Oui, pourquoi réinventer la roue ? Tout le monde n’est pas un génie. Souhaitez-vous réessayez 100 ou 1000 fois et refaire les mêmes erreurs que vos prédécesseurs ou plutôt bénéficier des leçons et expériences déjà disponibles ? Il y a tant de ressources disponibles et l’accès y est facilité par le développement du numérique et de l’internet.

Souvenez-vous. Le développement économique du pays passe par le développement du secteur privé. La démocratisation de l’entrepreneuriat est plus que nécessaire. On a besoin de plus d’entrepreneurs !

 

Apprendre par la formation ou par la pratique ?

Là n’est pas la question. C’est un faux problème. Il s’agit dans les deux cas d’acquisition de nouvelles connaissances. Ce ne sont que les méthodologies d’apprentissage qui diffèrent. Il faut trouver le bon équilibre entre la théorie et la pratique. L’expérience montre qu’un maximum de pratique est toujours bénéfique. Toutefois, une approche appropriée, une approche expérientielle et une méthode active auront plus de chance d’impact. C’est plutôt l’apprenant qui doit faire l’action d’apprendre plutôt que le formateur qui insère tout dans la tête du futur entrepreneur.

 

Est-ce que la formation est la meilleure façon de promouvoir l’entrepreneuriat ?

Il y a plusieurs façons de promouvoir l’entrepreneuriat et celles-ci devraient se faire sur plusieurs niveaux : du niveau macro, les questions politiques et stratégiques relatives à un environnement des affaires propices, en passant au niveau méso, la mise en place de diverses institutions et agences de promotion et d’accompagnement, jusqu’au niveau micro, la fourniture de services d’appuis techniques et financiers aux entrepreneurs. Ces actions sont complémentaires et ne sont pas efficaces si réalisées d’une façon isolée.

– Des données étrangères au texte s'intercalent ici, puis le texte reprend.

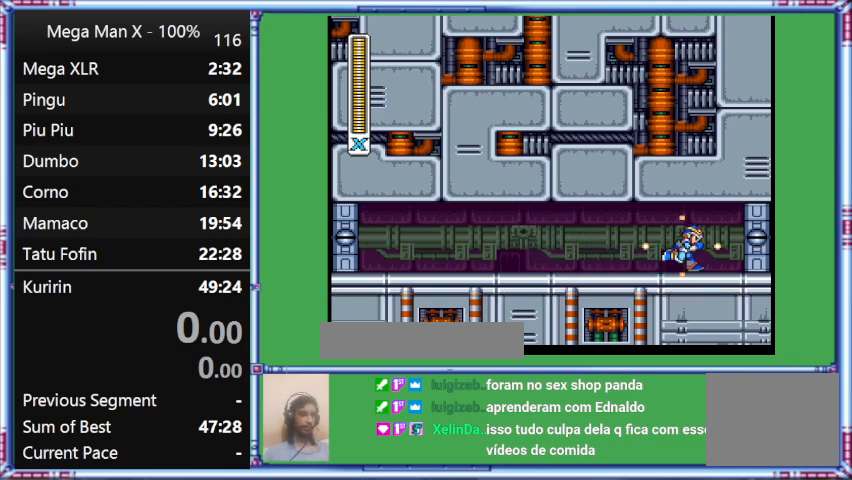
{"buttons": ["Y", "DPAD_RIGHT"], "events": []}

La formation est une activité parmi la multitude de possibilités. Elle rentre dans la catégorie de services d’appui aux entreprises ou business development services. C’est une étape qui devrait suivre les activités de sensibilisation et de diffusion de la culture entrepreneuriale. Mais elle devrait aussi être couplée et suivie d’autres activités.

 

Et au-delà de la formation donc…?

Un programme de formation ne suffit pas. Il faut le compléter avec un programme d’accompagnement, par exemple. En effet, l’application après formation peut allez jusqu’à six mois, voire plus. Une grande école de formation en entrepreneuriat a même témoigné que leurs auditeurs ont mis en moyenne deux ans avant de créer ! Ceci pour dire que la formation est bien mais n’est pas suffisante si on veut inciter les gens à entreprendre. Il faut accompagner les participants avec un service de mentoring ou de coaching, par exemple.
Une autre approche est d’insérer la formation dans un programme de développement de chaînes de valeurs où il y a des mesures prises pour développer tous les maillons de la chaîne de valeur concernée.

 

Quel devrait être le contenu d’une bonne formation en entrepreneuriat ?

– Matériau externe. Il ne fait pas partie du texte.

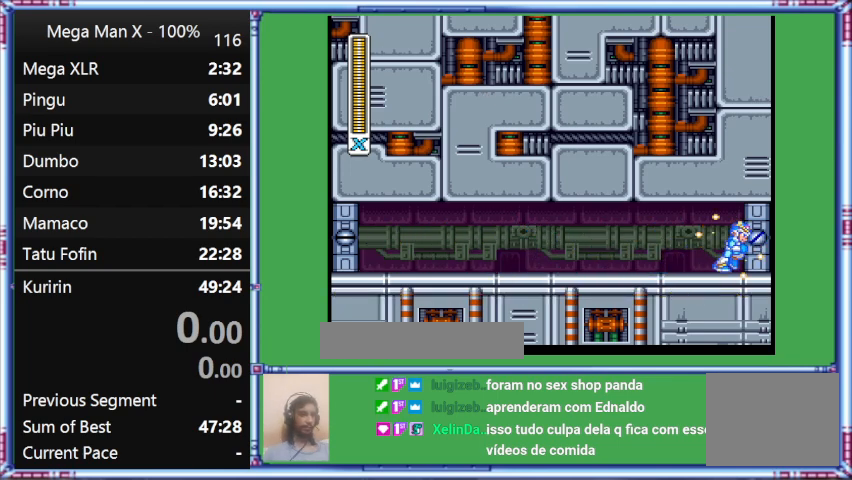
{"buttons": ["Y"], "events": [[333, "DPAD_RIGHT", "up"]]}
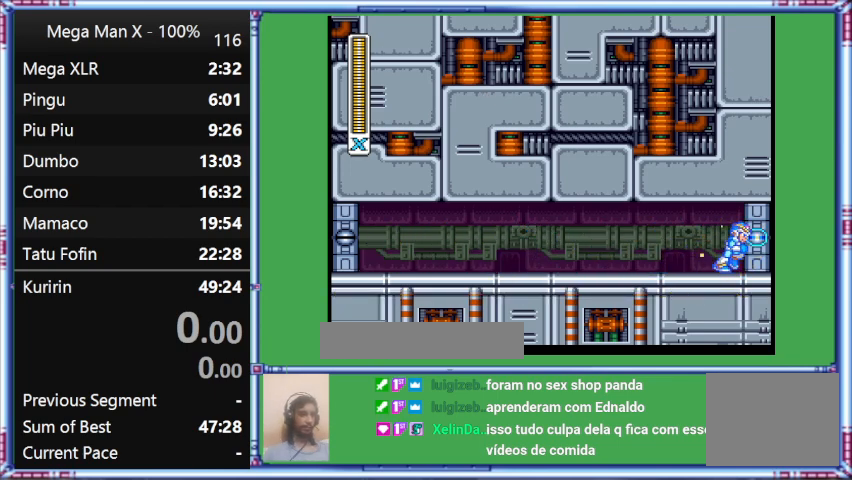
{"buttons": ["Y"], "events": []}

Qu’on soit clair ici, il s’agit de formation et non de simple sensibilisation. Ceci-dit, un bon programme de formation en entrepreneuriat doit contenir les trois notions suivantes :

contenu

  1. l’esprit d’entreprise : qui enseigne la façon de penser et d’agir de l’entrepreneur. Comment définit-on un entrepreneur ? Pourquoi entreprendre ? Quels sont les caractéristiques d’un bon entrepreneur ? Quels sont les concepts et les valeurs en entrepreneuriat ? Quelles sont les façons de penser et d’agir d’un entrepreneur ? Quelles sont les composantes de la culture entrepreneuriale ?
  2. la démarche entrepreneuriale : qui explique le chemin à suivre pour concrétiser un projet entrepreneurial. Quelles sont les étapes à suivre de la création d’idée jusqu’à sa concrétisation ? Quelles sont les procédures de création d’entreprise ? Comment créer ou reprendre une entreprise ? Comment faire un pitch? Comment gagner de l’argent pour démarrer ? Comment gérer ses associés ?
  3. les outils entrepreneuriaux : qui apportent les outils à utiliser par l’entrepreneur pour créer et gérer son entreprise. Comment devenir créatif ? comment gérer les risques, comment concevoir un business model et établir un business plan ? Comment exploiter une opportunité d’affaire ? Que faire pour bien gérer les ressources financières – humaines – matérielles … ? Comment concevoir et mettre sur le marché un produit ? etc.

 

Si ces trois notions sont présentes dans une formation en entrepreneuriat, vous pouvez dire que c’est une formation bien conçue. Détrompez-vous ! Une bonne formation n’est pas un simple témoignage d’entrepreneurs qui ont réussi, ni une simple information sur les procédures administratives à suivre pour créer une entreprise, ni une formation en business plan et business model…

 

Pourquoi dit-on que les entrepreneurs qui n’ont pas fait d’études ont mieux réussi ?

Et oui, on entend souvent ces remarques : «il y beaucoup de gens qui ont fait des études mais qui n’arrivent pas à entreprendre… », « les meilleurs entrepreneurs ont laissé tomber leurs études ou ils n’ont pas fait beaucoup d’études, à l’instar de Bill Gates…».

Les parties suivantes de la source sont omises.